Of course, it can be incinerated. Did you know there are arguments that this is a better eco-solution than misguided attempts at recycling.

The problem of dog-eared cards is actually easier for online sellers who sell direct to consumers. That’s because the card doesn’t have to sit for weeks in a shop being handled time and time again.

Doing Away With Plastic

But that is still not a reason to be complacent. It has to be better, surely, not to make or use these short-term-use plastics at all?

A substitute has to be from a non-petroleum based source. It has to be biodegradable, look good and be crinkle-free. And it has to have a long shelf life. No one wants it to decompose in the shop. And not also in the box of unsent cards that the customer has at home.

Polylactic Acid (PLA) is a possible answer. It is different than most thermoplastic polymers. And it is made from renewable resources like corn starch or sugar cane.

Apparently it is less clear and crinkles easily. I am not sure about the crinkling, because one of our magazines arrives in cornstarch plastic. Admittedly it is not clear. But it doesn’t crinkle. It is stretchy and we put it in the compost bin after we remove it from the magazine.

Naked Cards

Suppose PLA or some other biodegradable material doesn’t prove to be useable to protect cards. Then will naked cards be the way the market goes? Somehow they don’t seem to fit the description of the next big thing in greeting cards. That phrase surely means something more disruptive than delivering naked cards.

I got a sample of the new Kard Klasp product from the Windles Group. The idea is to be able to do away with the plastic wrapper using a small piece of self-seal paper. We would wrap it around the open end of the card, with the envelope inside the card.

The Klasp is about 10x100mm (about a third of an inch by four inches). And the idea is that greeting card designers would order these in bulk personalised with their own branding.

My brief experience with the samples is that the Klasp kept the card/envelope in place, so that’s good.

There are options for where to put the Klasp are. It can go in the middle of the open side of the card. Otherwise it can go near the top of the open side of the card. Or it can go somewhere near the bottom outer side, etc.

What is not so good is this. Once we’d decided where the Klasp went we would not move it to accommodate different card designs.

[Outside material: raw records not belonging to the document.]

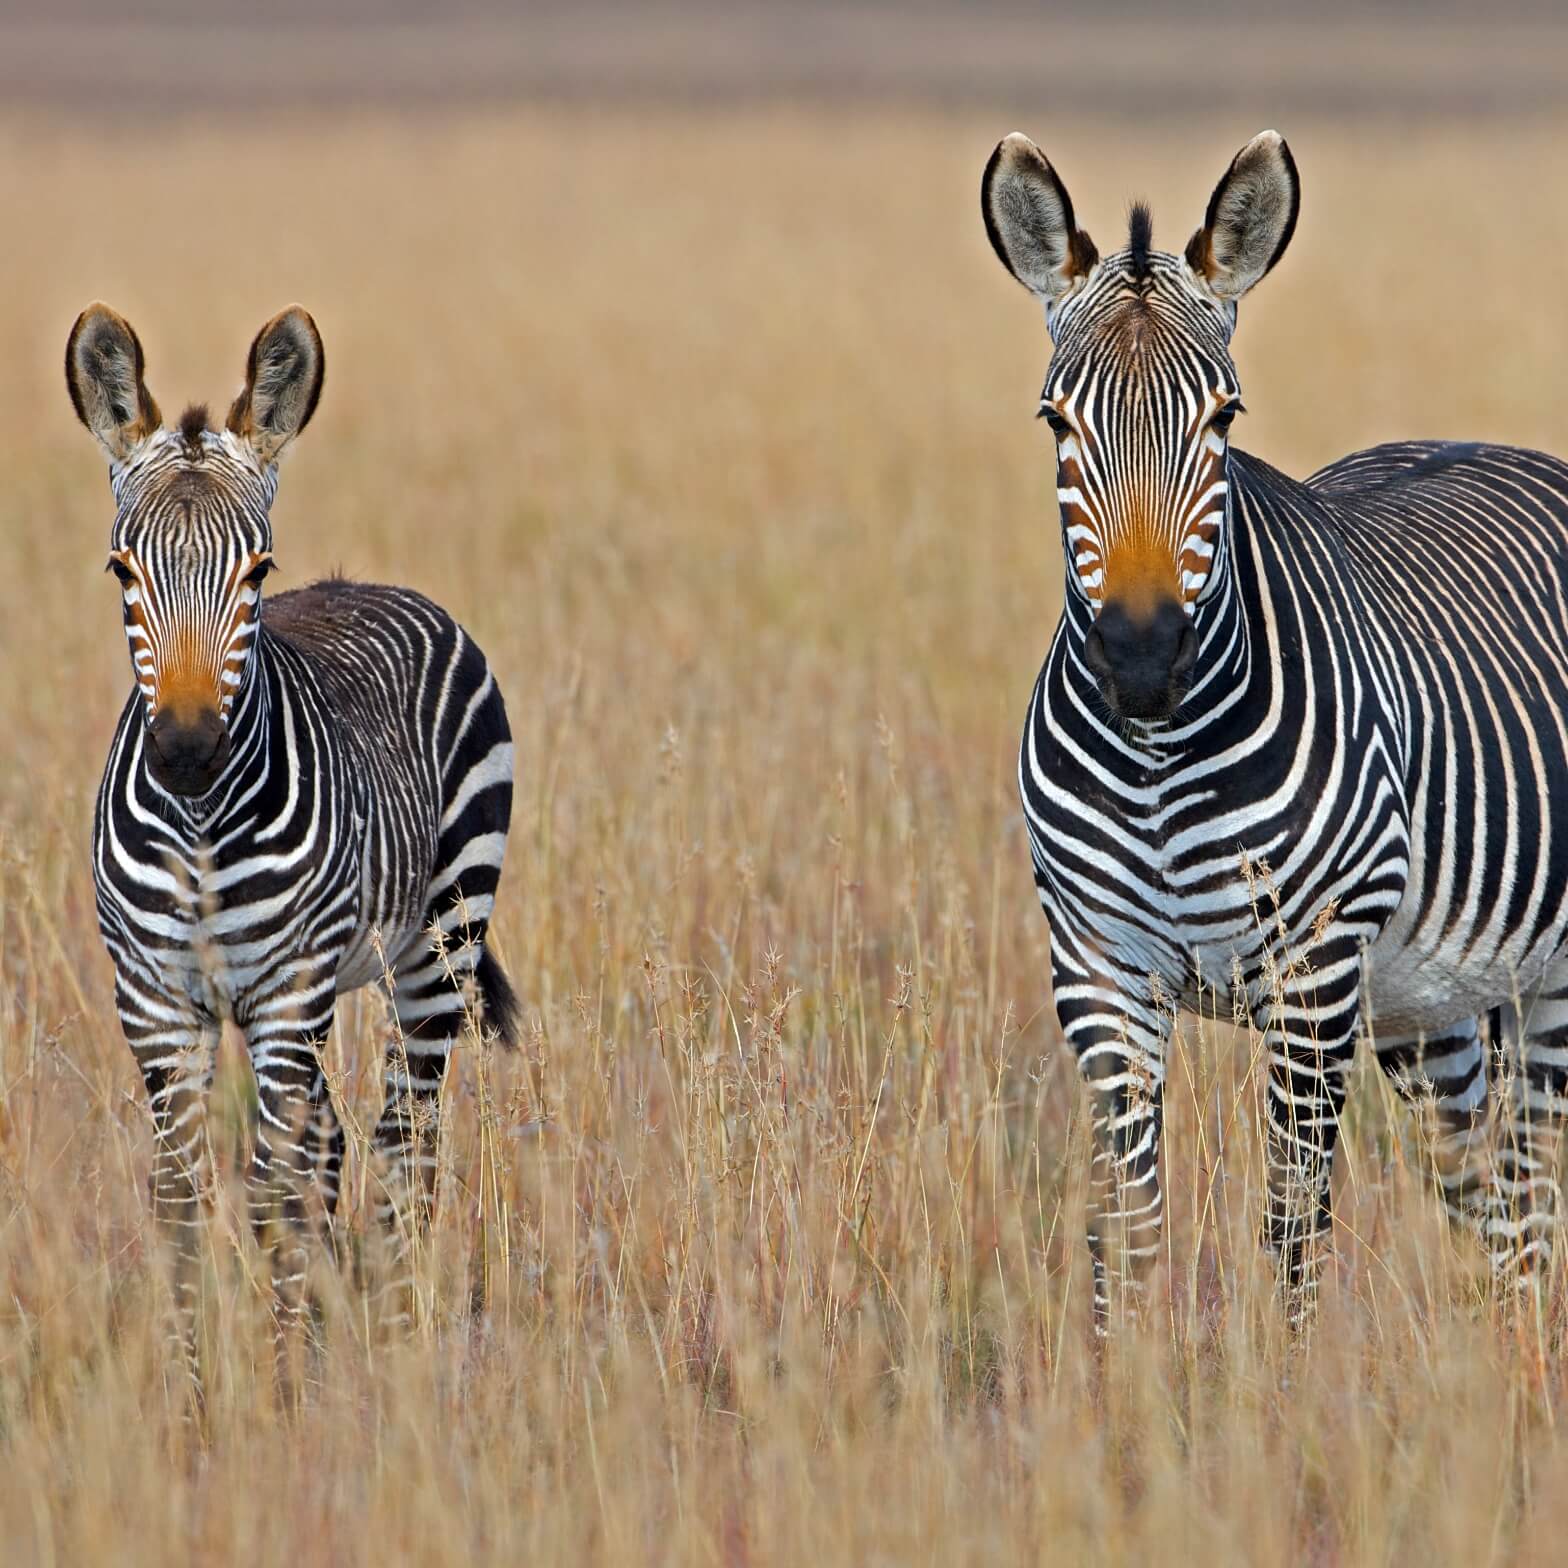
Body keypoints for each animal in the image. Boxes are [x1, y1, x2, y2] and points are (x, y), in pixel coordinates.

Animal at [68, 299, 520, 1379]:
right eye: (121, 569)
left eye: (257, 569)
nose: (189, 750)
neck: (199, 828)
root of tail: (373, 585)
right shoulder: (155, 1003)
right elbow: (184, 1204)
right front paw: (194, 1401)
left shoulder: (285, 996)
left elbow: (273, 1198)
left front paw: (279, 1397)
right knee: (339, 1146)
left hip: (437, 946)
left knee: (405, 1145)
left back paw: (395, 1349)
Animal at [984, 128, 1568, 1323]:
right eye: (1056, 422)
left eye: (1223, 419)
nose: (1140, 660)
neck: (1159, 761)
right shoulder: (1097, 971)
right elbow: (1126, 1234)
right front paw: (1125, 1375)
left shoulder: (1311, 975)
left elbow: (1291, 1233)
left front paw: (1276, 1377)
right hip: (1426, 1006)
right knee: (1485, 1197)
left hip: (1535, 981)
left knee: (1532, 1195)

The position of the Klasp might be OK on one card design. But it could obscure the design on other card designs. And we would not have time to make endless creative decisions. Furthermore, they would be mini decisions about where best to place the Klasp for each card design. That’s not a very rewarding use of time.

I tried pulling a Klasp off a card/envelope combo. It came off intact and didn’t lift any print, so that’s good.

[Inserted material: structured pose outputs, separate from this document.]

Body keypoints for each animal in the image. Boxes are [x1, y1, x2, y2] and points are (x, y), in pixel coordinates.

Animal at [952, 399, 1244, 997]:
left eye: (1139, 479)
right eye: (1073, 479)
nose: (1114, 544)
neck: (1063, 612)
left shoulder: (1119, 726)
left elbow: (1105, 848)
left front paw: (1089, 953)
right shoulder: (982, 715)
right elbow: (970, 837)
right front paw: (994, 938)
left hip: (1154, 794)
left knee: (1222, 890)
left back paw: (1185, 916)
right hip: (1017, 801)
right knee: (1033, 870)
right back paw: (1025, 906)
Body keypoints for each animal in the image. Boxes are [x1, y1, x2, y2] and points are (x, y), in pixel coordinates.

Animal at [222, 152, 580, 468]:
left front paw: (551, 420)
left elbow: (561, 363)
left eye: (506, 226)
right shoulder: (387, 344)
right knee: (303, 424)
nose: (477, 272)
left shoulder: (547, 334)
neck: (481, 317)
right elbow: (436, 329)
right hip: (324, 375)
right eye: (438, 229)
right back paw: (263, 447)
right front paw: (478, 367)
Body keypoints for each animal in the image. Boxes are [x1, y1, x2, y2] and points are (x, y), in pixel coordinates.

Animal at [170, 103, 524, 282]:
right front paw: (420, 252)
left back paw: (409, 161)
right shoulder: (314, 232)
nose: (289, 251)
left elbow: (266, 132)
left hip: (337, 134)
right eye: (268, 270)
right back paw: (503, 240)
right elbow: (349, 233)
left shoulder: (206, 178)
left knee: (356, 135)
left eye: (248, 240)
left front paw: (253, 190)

However, peeling the Klasp off the card left little scratch marks on the card from my fingernail. I was trying to get a purchase on the Klasp to lift it off the card. So the Klasp failed, which is definitely not so good.

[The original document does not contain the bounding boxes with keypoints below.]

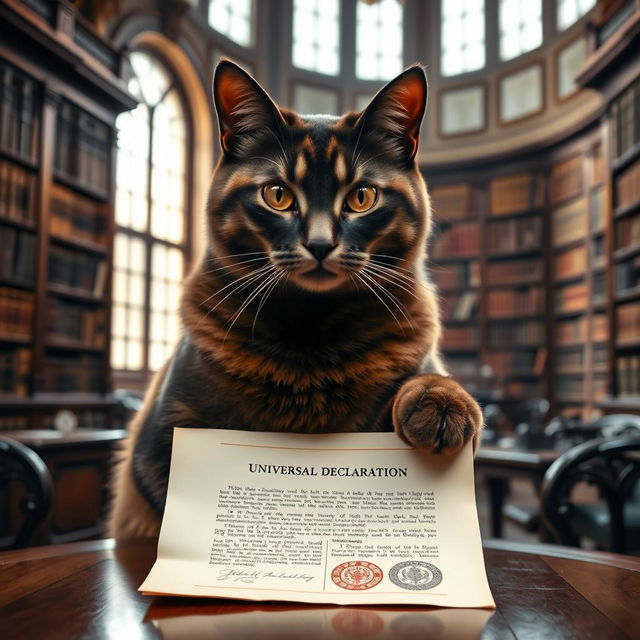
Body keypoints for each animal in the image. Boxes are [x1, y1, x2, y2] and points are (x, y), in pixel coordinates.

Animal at [109, 61, 480, 540]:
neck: (311, 334)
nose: (320, 244)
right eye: (277, 195)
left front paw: (441, 401)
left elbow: (427, 381)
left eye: (362, 197)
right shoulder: (161, 439)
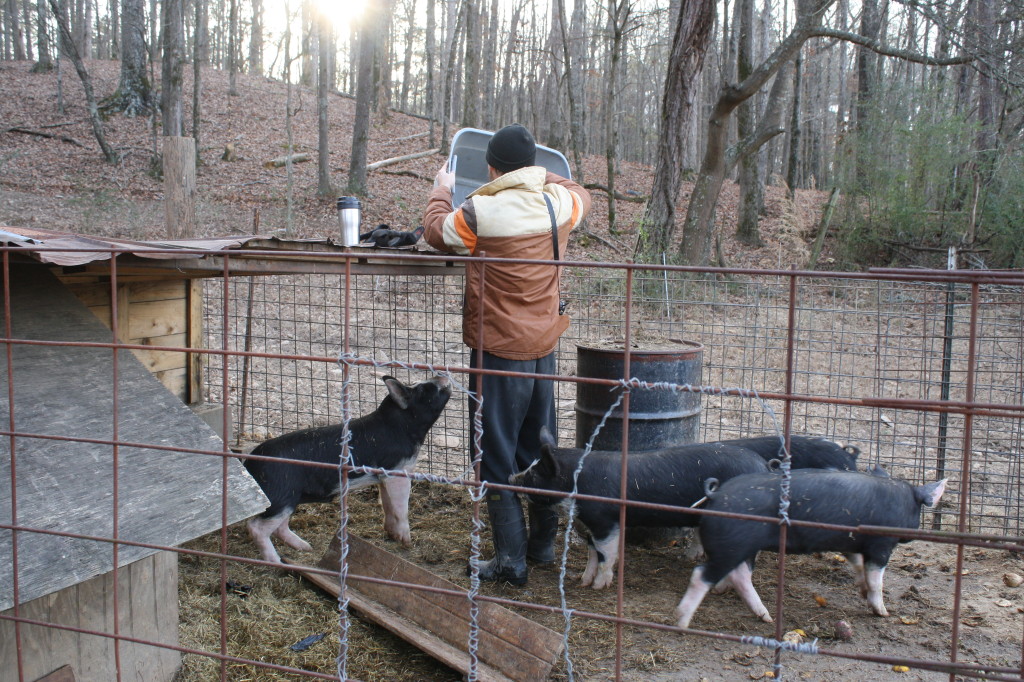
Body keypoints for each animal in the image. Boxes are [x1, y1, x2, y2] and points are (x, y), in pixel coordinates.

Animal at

Next I tried a clasp from Acorn Publishing. They sent me samples and I put one on a card and left it in place for three weeks. It came off easily when I removed it, but it left a faint discolouration of the card. I was disappointed because I thought that might be it, the solution to our problems.

Naked and Dirty: The Next Big Thing?

The real problem though is that we would be moving backwards. We would be heading towards ‘naked and dirty’, covered in finger marks. And that is what prompted the use of plastic wrappers in the first place. That is surely not a desirable outcome.

Imagine the scene repeated a million times in card shops. There would be complaints about dirty cards, or the new plastic bags that fell apart in the drawer at home. Or disappointment that there are no cards with glitter any more.

There has to be a solution, but even without the problem of scratch marks or discolouration, I don’t think that naked cards are the way to go. And if not naked cards, then what is beyond the horizon? It’s easier to see poor solutions than it is to see what the next big thing is.

We look and hope to catch sight of a wave. We’ll try to detect the next big thing in greeting cards and make a better product. for the moment we are using up stocks of our cellophane wrappers.